▶ Work instruction
The records that follow are to be transcribed in full, leaving out each picture.

▶ Data records
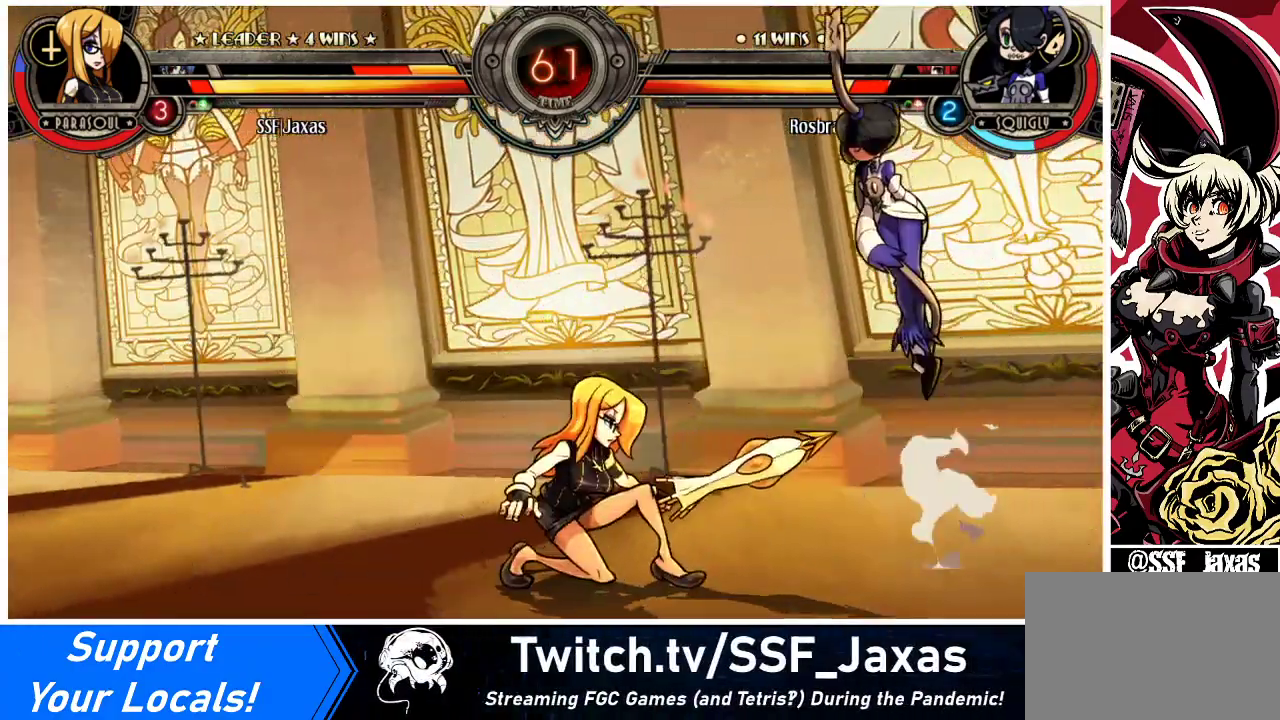
{"buttons": ["DPAD_LEFT"], "events": [[200, "DPAD_DOWN", "up"]]}
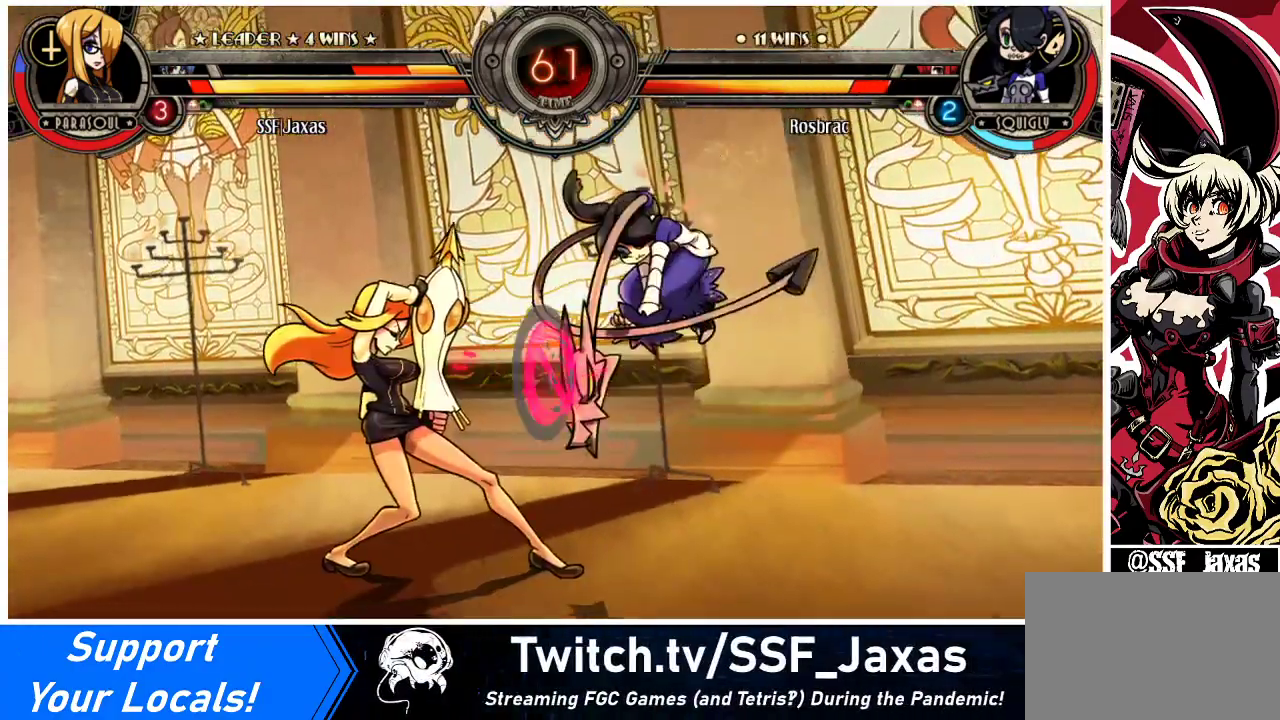
{"buttons": ["DPAD_RIGHT"], "events": [[33, "DPAD_LEFT", "up"], [67, "DPAD_RIGHT", "down"], [300, "SQUARE", "down"], [333, "CROSS", "down"], [433, "CROSS", "up"], [433, "SQUARE", "up"]]}
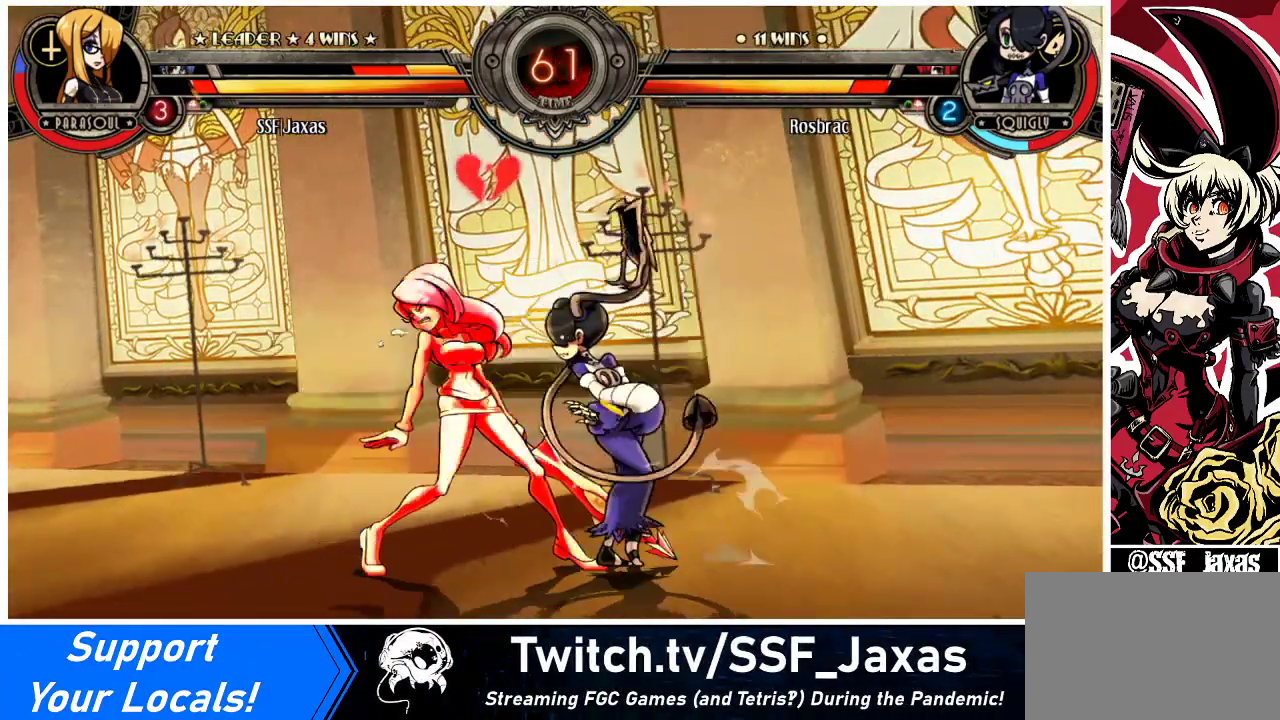
{"buttons": ["DPAD_DOWN", "DPAD_LEFT"], "events": [[167, "DPAD_RIGHT", "up"], [200, "DPAD_LEFT", "down"], [267, "DPAD_DOWN", "down"]]}
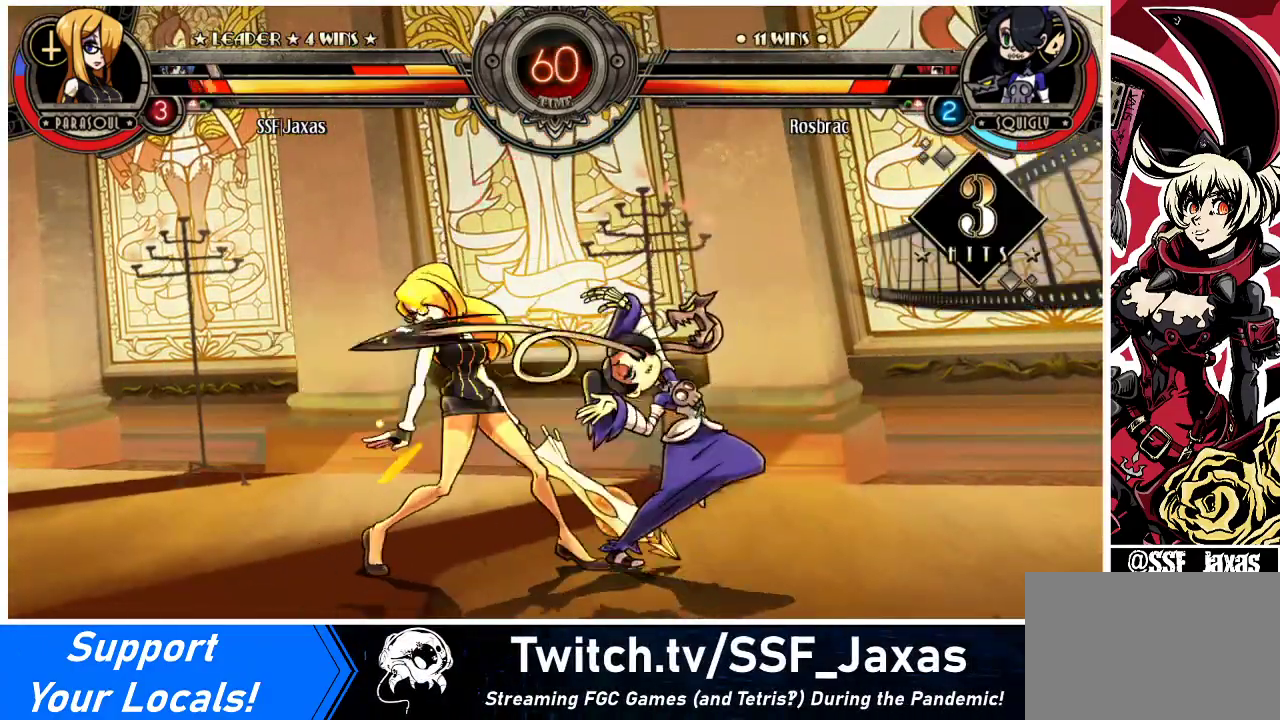
{"buttons": ["DPAD_DOWN", "DPAD_LEFT"], "events": []}
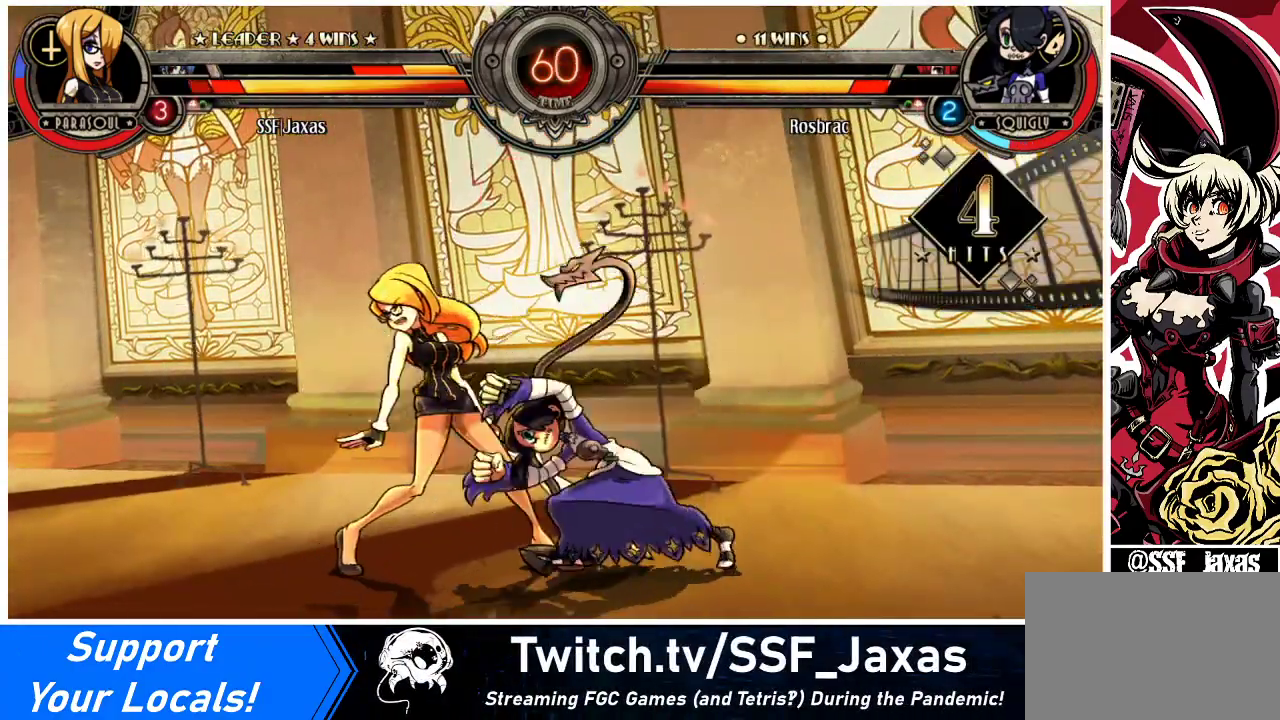
{"buttons": ["DPAD_DOWN", "DPAD_LEFT"], "events": []}
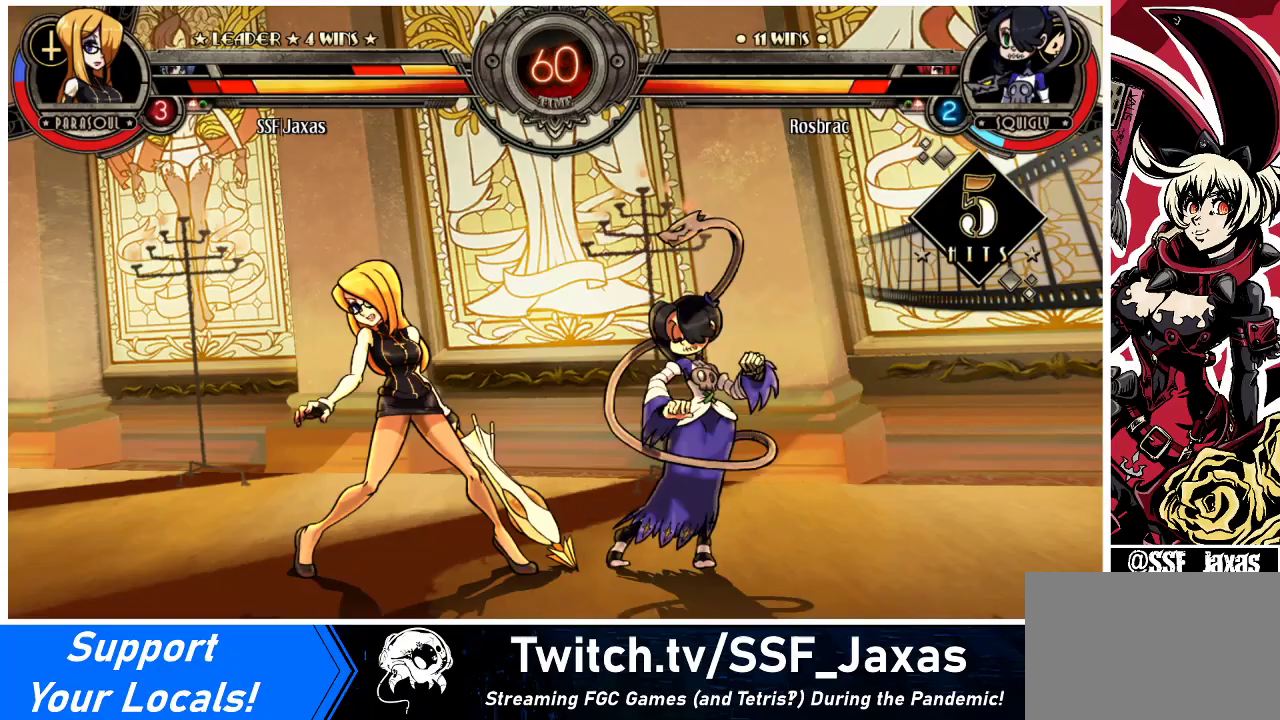
{"buttons": ["DPAD_DOWN", "DPAD_LEFT"], "events": []}
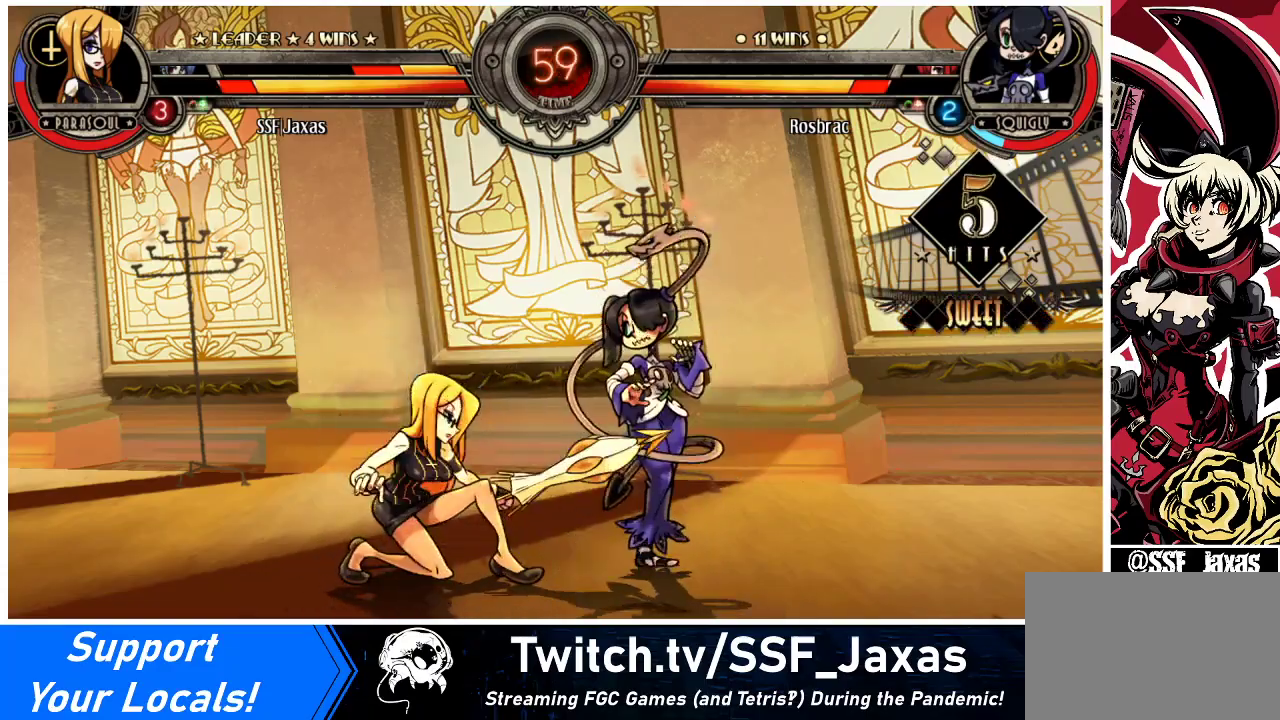
{"buttons": [], "events": [[300, "CROSS", "down"], [300, "DPAD_DOWN", "up"], [333, "DPAD_LEFT", "up"], [400, "CROSS", "up"]]}
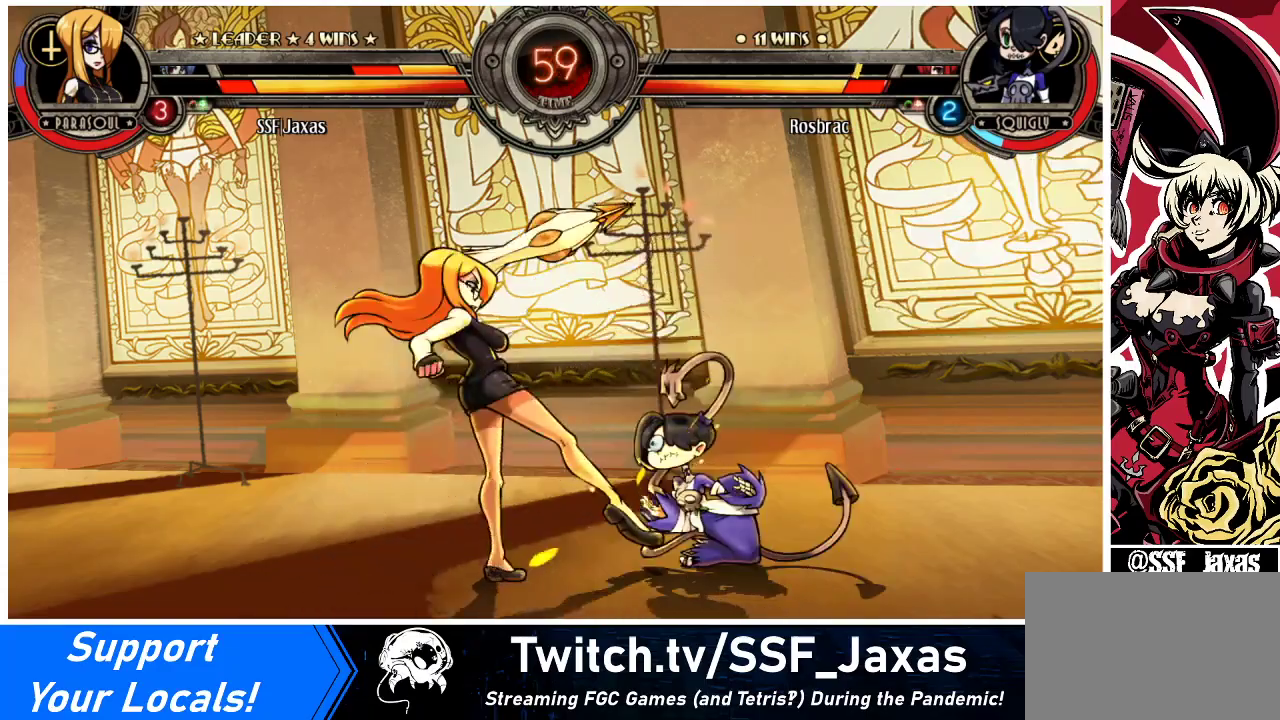
{"buttons": [], "events": [[33, "CIRCLE", "down"], [133, "CIRCLE", "up"], [367, "R2", "down"], [500, "R2", "up"]]}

▶ Response
{"buttons": ["DPAD_LEFT"], "events": [[200, "DPAD_DOWN", "up"]]}
{"buttons": ["DPAD_RIGHT"], "events": [[33, "DPAD_LEFT", "up"], [67, "DPAD_RIGHT", "down"], [300, "SQUARE", "down"], [333, "CROSS", "down"], [433, "CROSS", "up"], [433, "SQUARE", "up"]]}
{"buttons": ["DPAD_DOWN", "DPAD_LEFT"], "events": [[167, "DPAD_RIGHT", "up"], [200, "DPAD_LEFT", "down"], [267, "DPAD_DOWN", "down"]]}
{"buttons": ["DPAD_DOWN", "DPAD_LEFT"], "events": []}
{"buttons": ["DPAD_DOWN", "DPAD_LEFT"], "events": []}
{"buttons": ["DPAD_DOWN", "DPAD_LEFT"], "events": []}
{"buttons": [], "events": [[300, "CROSS", "down"], [300, "DPAD_DOWN", "up"], [333, "DPAD_LEFT", "up"], [400, "CROSS", "up"]]}
{"buttons": [], "events": [[33, "CIRCLE", "down"], [133, "CIRCLE", "up"], [367, "R2", "down"], [500, "R2", "up"]]}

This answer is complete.